> **TASK**: Scan the records below. Copy every line in which the word "pypkg" appears.

> **MATERIAL FOR THIS EXERCISE**:
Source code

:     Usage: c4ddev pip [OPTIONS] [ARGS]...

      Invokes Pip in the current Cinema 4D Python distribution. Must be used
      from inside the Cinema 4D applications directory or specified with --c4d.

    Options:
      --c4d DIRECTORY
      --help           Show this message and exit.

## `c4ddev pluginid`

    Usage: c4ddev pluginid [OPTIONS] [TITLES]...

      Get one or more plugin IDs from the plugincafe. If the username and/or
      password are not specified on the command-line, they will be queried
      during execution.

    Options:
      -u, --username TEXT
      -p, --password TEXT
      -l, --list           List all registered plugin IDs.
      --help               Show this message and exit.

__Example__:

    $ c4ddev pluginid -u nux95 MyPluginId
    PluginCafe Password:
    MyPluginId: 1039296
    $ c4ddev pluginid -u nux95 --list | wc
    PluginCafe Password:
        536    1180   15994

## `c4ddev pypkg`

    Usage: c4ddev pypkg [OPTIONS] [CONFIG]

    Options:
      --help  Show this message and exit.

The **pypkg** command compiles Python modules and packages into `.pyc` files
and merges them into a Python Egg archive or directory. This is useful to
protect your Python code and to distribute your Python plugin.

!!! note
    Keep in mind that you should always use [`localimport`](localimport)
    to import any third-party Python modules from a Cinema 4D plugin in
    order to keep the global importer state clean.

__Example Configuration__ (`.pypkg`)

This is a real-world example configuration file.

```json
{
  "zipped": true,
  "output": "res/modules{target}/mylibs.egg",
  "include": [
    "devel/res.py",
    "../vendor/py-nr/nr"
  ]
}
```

==

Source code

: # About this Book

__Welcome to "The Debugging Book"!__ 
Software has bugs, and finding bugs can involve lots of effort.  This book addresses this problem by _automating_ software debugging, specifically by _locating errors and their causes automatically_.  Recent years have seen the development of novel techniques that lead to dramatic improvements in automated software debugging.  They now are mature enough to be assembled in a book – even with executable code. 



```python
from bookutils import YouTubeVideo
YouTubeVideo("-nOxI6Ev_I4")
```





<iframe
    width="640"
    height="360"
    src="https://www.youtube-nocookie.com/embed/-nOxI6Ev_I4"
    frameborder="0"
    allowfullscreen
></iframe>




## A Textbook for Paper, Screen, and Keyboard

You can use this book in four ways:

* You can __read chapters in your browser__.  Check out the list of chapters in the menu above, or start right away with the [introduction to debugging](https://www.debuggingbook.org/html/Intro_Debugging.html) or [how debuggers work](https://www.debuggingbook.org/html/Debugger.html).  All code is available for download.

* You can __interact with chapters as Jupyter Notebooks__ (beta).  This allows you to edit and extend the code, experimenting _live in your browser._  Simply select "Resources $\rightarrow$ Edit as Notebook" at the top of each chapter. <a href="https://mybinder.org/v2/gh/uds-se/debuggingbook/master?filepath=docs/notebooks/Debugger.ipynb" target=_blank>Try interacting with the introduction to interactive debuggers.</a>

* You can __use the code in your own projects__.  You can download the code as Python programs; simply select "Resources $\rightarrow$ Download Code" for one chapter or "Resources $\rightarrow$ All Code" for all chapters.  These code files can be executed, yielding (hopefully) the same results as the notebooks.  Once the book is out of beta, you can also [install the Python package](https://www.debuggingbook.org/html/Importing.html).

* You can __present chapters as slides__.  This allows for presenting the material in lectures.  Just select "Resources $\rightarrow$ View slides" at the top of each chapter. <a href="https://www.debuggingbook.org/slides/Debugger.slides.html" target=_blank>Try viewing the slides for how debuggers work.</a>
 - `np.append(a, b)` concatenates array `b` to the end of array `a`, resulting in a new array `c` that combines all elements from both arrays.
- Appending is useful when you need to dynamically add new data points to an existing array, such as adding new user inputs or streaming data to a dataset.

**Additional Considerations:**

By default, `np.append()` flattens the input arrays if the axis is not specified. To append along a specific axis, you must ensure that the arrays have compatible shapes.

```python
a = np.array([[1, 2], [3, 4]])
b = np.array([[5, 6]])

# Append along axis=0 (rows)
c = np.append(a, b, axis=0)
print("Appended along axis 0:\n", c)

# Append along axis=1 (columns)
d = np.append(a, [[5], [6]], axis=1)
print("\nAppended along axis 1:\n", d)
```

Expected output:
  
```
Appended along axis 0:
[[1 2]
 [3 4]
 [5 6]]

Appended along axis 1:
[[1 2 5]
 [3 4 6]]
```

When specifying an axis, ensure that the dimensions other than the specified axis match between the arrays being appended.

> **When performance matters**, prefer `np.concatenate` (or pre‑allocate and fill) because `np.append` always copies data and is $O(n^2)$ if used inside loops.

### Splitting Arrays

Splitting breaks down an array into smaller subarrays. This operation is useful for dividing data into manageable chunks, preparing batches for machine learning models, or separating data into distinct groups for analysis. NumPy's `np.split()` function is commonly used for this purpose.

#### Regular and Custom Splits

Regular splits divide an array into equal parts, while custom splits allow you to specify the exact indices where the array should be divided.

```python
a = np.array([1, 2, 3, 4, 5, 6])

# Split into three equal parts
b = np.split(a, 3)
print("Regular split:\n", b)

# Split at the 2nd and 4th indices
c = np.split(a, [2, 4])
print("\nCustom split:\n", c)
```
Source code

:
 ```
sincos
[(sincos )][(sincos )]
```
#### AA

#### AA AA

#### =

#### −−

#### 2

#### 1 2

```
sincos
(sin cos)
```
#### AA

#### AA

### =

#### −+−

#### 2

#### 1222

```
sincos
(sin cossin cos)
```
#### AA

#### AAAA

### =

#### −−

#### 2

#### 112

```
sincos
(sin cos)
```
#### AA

...

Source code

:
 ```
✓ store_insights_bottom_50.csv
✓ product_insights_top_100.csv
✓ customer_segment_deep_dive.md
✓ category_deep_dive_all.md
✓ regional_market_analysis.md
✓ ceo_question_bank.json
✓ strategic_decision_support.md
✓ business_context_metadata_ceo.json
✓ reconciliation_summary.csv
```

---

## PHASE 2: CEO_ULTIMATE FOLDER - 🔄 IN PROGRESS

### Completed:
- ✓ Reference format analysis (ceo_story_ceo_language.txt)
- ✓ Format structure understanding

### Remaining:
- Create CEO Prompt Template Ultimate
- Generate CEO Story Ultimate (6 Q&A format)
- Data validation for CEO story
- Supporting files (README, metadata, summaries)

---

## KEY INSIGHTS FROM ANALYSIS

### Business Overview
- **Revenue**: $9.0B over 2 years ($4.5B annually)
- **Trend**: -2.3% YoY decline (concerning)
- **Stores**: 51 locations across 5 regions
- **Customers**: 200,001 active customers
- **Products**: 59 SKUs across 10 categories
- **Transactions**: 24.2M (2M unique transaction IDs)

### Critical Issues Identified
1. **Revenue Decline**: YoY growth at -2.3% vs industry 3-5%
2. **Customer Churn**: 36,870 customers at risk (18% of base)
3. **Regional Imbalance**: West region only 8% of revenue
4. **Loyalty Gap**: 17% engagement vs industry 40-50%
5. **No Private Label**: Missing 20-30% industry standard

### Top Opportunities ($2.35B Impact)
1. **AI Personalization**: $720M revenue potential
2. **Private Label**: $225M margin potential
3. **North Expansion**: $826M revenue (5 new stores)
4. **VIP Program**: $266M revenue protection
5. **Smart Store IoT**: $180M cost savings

> **RESULT FOR THIS TASK**:
## `c4ddev pypkg`
    Usage: c4ddev pypkg [OPTIONS] [CONFIG]
The **pypkg** command compiles Python modules and packages into `.pyc` files
__Example Configuration__ (`.pypkg`)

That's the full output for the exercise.